====== EXERCISE MATERIAL ======

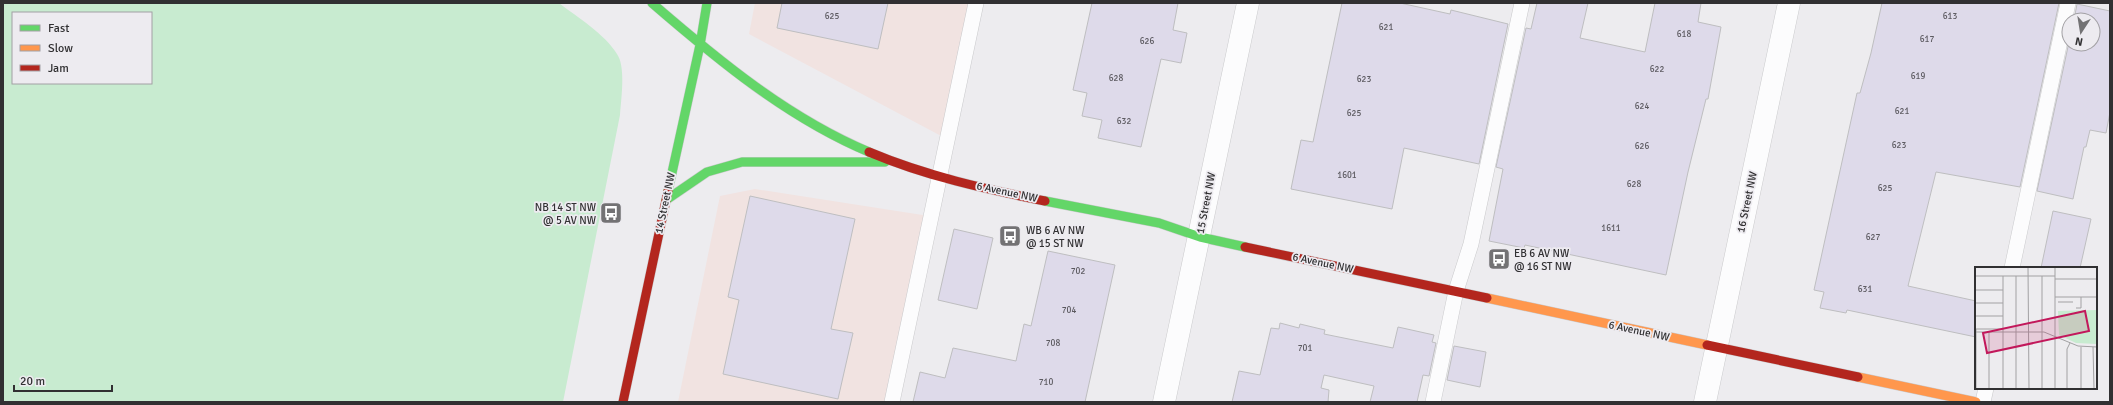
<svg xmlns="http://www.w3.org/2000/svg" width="2113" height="405" viewBox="0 0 2113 405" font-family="Signika,sans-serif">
  <rect width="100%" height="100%" fill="#edecef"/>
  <path fill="#f1e3e1" d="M755,3H973L945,138L749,34Z
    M755,189L929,216L892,402H678L720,196Z"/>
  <path fill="#c8ebd0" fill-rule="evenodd" d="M3,3H559C577,17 605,34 617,54C626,67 621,99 620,115L563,402H3ZM13,13H151V83H13Z"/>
  <path fill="#dedaea" stroke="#bebec0" d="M782,3H888L878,49L777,28Z
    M1092,3H1178L1173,30L1187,33L1181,63L1161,59L1141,147L1098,138L1102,120L1082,116L1087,93L1073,90Z
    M1342,3H1400L1450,14L1451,10L1508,24L1479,164L1404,148L1392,209L1291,189L1301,140L1313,142Z
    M1537,3H1588L1580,38L1645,52L1655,3H1701L1698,22L1721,27L1708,99H1706L1688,172L1666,275L1525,245L1524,248L1489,241L1503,169L1496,167L1526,28L1531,29Z
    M1882,3H2059L2020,187L1936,172L1908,286L1976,301V337L1847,310L1846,313L1820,308L1824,292L1814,290L1857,93H1860L1871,53Z
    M2077,4L2110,11V112L2106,133L2090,130L2086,147H2084L2073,199L2037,191L2069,42V44H2093V20H2074Z
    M750,196L855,219L831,329L853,333L838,399L723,374L739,300L728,297Z
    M2053,211L2091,219L2080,268H2041Z
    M954,229L993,238L977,309L938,300Z
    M1048,251L1115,265L1085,402H913L920,372L945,378L953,348L1016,361L1024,324L1031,326Z
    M1280,323L1299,328L1300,324L1325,330L1324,334L1393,348L1398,327L1434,335L1432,342L1436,343L1429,376L1423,375L1417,402H1370L1374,386L1324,375L1321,388L1329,390L1328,402H1232L1239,371L1260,375L1271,328L1279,329Z
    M1454,346L1486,352L1480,387L1447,380Z"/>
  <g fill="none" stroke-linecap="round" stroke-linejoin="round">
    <g stroke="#cacacc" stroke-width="16">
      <path id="lane" d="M2012,268L2068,3
        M892,402L976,3
        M1433,402L1456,291L1471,244L1522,3
        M1983,402L1986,388"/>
    </g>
    <g stroke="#cacacc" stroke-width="23">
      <path id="street" d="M1164,402L1248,3
        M1705,402L1789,3"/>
    </g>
    <g stroke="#cacacc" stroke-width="10">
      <path id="fast" d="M652,3C718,60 788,118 869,152
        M668,191L700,45L707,3
        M666,200L707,172L742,162H885
        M1045,201L1159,223L1200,237L1245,247"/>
    </g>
    <g stroke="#cacacc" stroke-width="10">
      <path id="slow" d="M1487,298L1707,345
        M1858,377L1976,402"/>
    </g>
    <g stroke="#cacacc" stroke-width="10">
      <path id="jam" d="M869,152C926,176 985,189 1045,201
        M1245,247L1487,298
        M1707,345L1858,377
        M623,402L668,191"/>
    </g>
    <use href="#lane" stroke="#fcfcfd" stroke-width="15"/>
    <use href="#street" stroke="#fcfcfd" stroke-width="22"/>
    <use href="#fast" stroke="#63d668" stroke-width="9"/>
    <use href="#slow" stroke="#ff974d" stroke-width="9"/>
    <use href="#jam" stroke="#b3261e" stroke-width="9"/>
  </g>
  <defs>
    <g id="bus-square" transform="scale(1.15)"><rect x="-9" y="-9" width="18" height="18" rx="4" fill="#737274" stroke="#edebf0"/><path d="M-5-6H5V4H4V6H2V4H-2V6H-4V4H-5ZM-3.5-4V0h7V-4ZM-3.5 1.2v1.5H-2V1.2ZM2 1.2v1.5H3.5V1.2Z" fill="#fff"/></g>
  </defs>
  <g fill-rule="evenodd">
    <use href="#bus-square" x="611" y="213"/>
    <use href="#bus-square" x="1010" y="236"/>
    <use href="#bus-square" x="1499" y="259"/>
  </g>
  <g text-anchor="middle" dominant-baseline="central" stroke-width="3.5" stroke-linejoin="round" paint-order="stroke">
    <g font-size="9" fill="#5c5a60">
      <text x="832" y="16">625</text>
      <text x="1950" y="16">613</text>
      <text x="1386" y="27">621</text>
      <text x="1684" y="34">618</text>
      <text x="1927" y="39">617</text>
      <text x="1147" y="41">626</text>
      <text x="1657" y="69">622</text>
      <text x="1918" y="76">619</text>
      <text x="1116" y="78">628</text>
      <text x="1364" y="79">623</text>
      <text x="1642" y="106">624</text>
      <text x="1902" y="111">621</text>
      <text x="1354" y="113">625</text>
      <text x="1124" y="121">632</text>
      <text x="1899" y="145">623</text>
      <text x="1642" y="146">626</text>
      <text x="1347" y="175">1601</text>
      <text x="1634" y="184">628</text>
      <text x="1885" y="188">625</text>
      <text x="1611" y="228">1611</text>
      <text x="1873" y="237">627</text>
      <text x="1078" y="271">702</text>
      <text x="1865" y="289">631</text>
      <text x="1069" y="310">704</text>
      <text x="1053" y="343">708</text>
      <text x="1305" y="348">701</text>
      <text x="1046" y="382">710</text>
    </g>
    <g font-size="11" fill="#313032" stroke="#edebf0">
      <text transform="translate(1007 192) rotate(12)">6 Avenue NW</text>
      <text transform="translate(1747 202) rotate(-78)">16 Street NW</text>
      <text transform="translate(665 203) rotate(-78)">14 Street NW</text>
      <text transform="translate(1206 203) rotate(-79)">15 Street NW</text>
      <text transform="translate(1323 263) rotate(12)">6 Avenue NW</text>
      <text transform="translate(1639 331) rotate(12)">6 Avenue NW</text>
    </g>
    <g font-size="11" fill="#313032" stroke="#edebf0" text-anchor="start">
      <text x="596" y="207" text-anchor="end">NB 14 ST NW<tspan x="596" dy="13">@ 5 AV NW</tspan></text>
      <text x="1026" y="230">WB 6 AV NW<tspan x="1026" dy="13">@ 15 ST NW</tspan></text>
      <text x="1514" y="253">EB 6 AV NW<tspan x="1514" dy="13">@ 16 ST NW</tspan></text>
    </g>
  </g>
  <g transform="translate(1975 267)">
    <rect width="122" height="122" fill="#edecef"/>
    <path d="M122,43V77L101,76L84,68L83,44Z" fill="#c8ebd0"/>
    <path fill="none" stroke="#a2a1a3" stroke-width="1" d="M53,0L54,122M80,0V122M0,9H80M28,9V122M67,9V122M80,12H122M0,23H28M80,30H122M83,35H98M0,36H28M101,41H106V30M0,49H28M0,62H28M1,62V122M0,65H69L103,79L122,80M14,65V122M106,80V122M118,80L119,122M41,122V9M92,122V82L95,76"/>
    <path fill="#c2185b" fill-opacity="0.15" stroke="#c2185b" stroke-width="2" d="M110,44L114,64L12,86L8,66Z"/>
    <rect width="122" height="122" fill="none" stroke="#313032" stroke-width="2"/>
  </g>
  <rect width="2113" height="405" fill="none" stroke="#313032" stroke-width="8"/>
  <rect x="12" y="12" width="140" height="72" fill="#edebf0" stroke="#a2a0a4"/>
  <rect x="20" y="25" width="20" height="6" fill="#63d668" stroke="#a2a0a4"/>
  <text x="48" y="32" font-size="12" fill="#313032">Fast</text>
  <rect x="20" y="45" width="20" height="6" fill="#ff974d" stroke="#a2a0a4"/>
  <text x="48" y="52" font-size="12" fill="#313032">Slow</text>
  <rect x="20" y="65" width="20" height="6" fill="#b3261e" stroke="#a2a0a4"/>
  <text x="48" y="72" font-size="12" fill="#313032">Jam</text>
  <g transform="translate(2081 32) rotate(192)"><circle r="19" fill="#edebf0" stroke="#a2a0a4"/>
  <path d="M0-3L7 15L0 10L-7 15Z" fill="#737274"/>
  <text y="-6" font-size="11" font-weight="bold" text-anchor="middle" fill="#313032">N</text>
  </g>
  <path d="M14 385v6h98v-6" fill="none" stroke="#313032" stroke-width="2"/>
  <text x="20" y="385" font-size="12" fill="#313032" stroke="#edebf0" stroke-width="3" paint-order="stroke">20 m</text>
</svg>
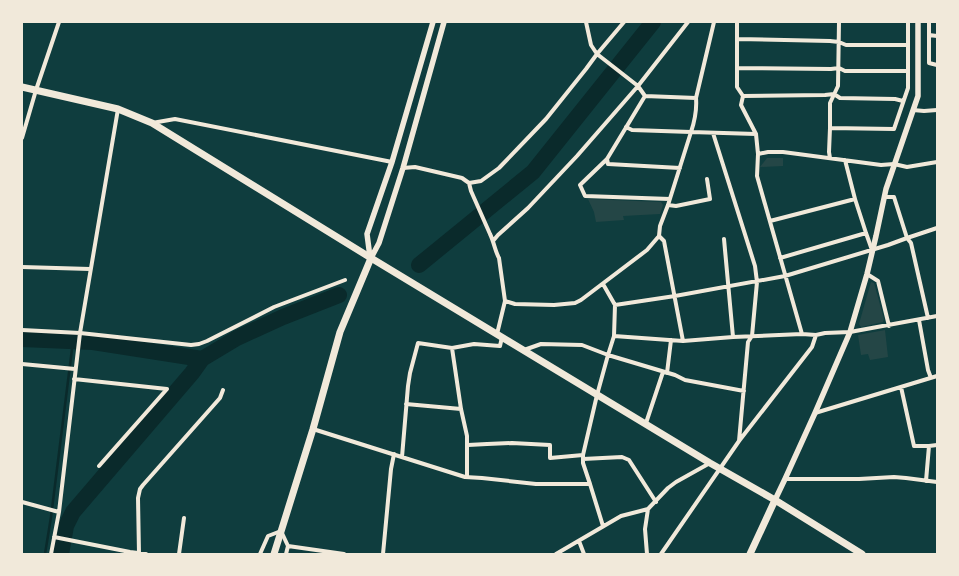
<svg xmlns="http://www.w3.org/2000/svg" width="959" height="576" font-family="'IBM Plex Sans',sans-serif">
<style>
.green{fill:#244646}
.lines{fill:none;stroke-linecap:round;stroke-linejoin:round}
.stream{stroke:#0a2a2b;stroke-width:2.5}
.river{stroke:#0a2a2b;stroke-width:16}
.minor{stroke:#f1e9da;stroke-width:4}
.tertiary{stroke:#f1e9da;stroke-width:5.5}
.primary{stroke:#f1e9da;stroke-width:7}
.trunk{stroke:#f1e9da;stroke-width:7}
</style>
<rect width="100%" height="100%" fill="#0f3d3e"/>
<path class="green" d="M 767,158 L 783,158 L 783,166 L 760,167 Z
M 588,199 L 661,202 L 663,205 L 660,214 L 623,216 L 624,220 L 596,222 L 594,212 Z
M 871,282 L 874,283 L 884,319 L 883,322 L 861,327 L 859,324 Z
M 885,330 L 888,357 L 870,360 L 868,354 L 861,355 L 858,335 Z"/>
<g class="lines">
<path class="stream" d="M 45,554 L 51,517 L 73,341"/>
<path class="river" d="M 419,265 L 533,172 L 653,22
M 22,339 L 93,342 L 202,359
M 61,554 L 66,526 L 73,512 L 192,373 L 202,359 L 237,338 L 283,317 L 339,295"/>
<path class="minor" d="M 586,22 L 591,45 L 597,54 L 638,86 L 645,96 L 607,159 L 580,185 L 585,196 L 670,199
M 737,22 L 737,87 L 743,96 L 741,105 L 756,134
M 929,22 L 929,63 L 937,65
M 929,35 L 937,36
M 737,39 L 830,41 L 839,42 L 846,45 L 908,45
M 737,68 L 831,69 L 839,68 L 845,71 L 908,71
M 645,96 L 696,98
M 743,96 L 825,95 L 834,94 L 840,98 L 895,99 L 903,101
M 913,110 L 924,111 L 937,110
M 152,123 L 175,119 L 392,162
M 626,127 L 632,130 L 691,132 C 695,120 697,110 696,98 L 714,22
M 830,128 L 830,103 L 838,86 L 839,22
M 713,133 L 755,266 L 757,282 L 752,336 L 748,342 L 739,441
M 22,138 L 36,90 L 59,22
M 758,154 L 768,152 L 783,152 L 881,165 L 894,164 L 907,167 L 937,162
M 830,158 L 829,152 L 830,128 L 894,129 L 908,88 L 908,22
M 607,159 L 608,164 L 680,168
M 845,160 L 855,199
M 403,168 L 415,167 L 462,178 L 469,183 L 481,181 L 499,168 L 546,119 L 586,69 L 597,54 L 624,22
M 469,183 L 471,191 L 490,234 C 494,242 495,251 499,258 L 505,301 L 497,334
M 884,197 L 894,197 L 907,238 L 911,243 L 928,318
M 668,205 L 676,206 L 710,199 L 707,179
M 770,221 L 855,199 L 866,233 L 872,250
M 659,236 L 664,241 L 683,341
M 724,239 L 733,337
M 493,241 L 498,235 L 528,208 L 577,156 L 638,86 L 688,22
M 780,258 L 866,233
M 22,267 L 90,269
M 867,274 L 878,281 L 889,326
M 505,301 L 515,304 L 554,305 L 575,303 L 581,300 L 647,250 L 659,236 L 660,226 L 668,205 L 691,132 L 756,134 L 758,154 L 757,176 L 802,334
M 615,305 L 675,296 L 785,276 L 888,245 L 907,238 L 937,228
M 919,320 L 928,370 L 931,378
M 22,330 L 80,333 L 191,345 L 199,344 L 207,341 L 274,307 L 345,280
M 614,336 L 683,341 L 733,337 L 802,334 L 816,335 L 825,333 L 850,332 L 937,316
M 524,350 L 541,344 L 582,345 L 608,355 L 675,375 L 685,380 L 744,391
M 22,364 L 75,369
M 667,373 L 671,340
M 74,379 L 167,389 L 99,466
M 901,387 L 914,446 L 929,446 L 937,445
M 406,404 L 461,409
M 815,413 L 937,376
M 646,423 L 663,372
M 313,429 L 465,477 L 482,478 L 536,484 L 590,484 L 583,463 L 583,455 L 597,395 L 608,355 L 614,336 L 615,305 L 603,284
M 468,445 L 487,444 L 512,443 L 550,445 L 550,458 L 583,455
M 402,457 L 408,386 L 410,373 L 418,343 L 452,348
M 583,459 L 622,457 L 629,460 L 656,502
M 467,477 L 467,436 L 461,409 L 452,348 L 474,344 L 500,346 L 502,337
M 785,479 L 859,479 L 894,477 L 906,478 L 937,482
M 926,481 L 929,446
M 590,484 L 603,526
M 22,502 L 59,512
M 54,537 L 130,552 L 146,554
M 579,541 L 584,554
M 288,546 L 344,554
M 139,553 L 138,498 L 140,489 L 143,485 L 220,398 L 223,390
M 51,554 L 59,512 L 80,333 L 118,109
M 179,554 L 184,518
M 260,554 L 268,536 L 281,531 L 288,546 L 286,554
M 383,554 L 391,469 L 394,454
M 556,554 L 621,516 L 648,509 L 668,488 L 676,482 L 710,463
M 647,554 L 645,529 L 648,509
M 661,554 L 739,441 L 812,347 L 816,335"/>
<path class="tertiary" d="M 370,257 L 367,234 L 392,162 L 433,22
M 371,258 L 379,243 L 403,168 L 444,22
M 775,500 L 785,479 L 815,413 L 850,332 L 867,274 L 876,236 L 886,189 L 918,96 L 918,22"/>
<path class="primary" d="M 371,258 L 710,463 L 775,500 L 862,554
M 750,554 L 775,500"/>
<path class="trunk" d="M 22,87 L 118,109 L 152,123 L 371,258 L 340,332 L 313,429 L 274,554"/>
</g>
<rect width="959" height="576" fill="none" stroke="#f1e9da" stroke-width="46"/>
</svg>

======

> **AIM OF THE TASK**
Look through the entries above. Copy out every line holding the word "lines".

> **EXERCISE RESULT**
.lines{fill:none;stroke-linecap:round;stroke-linejoin:round}
<g class="lines">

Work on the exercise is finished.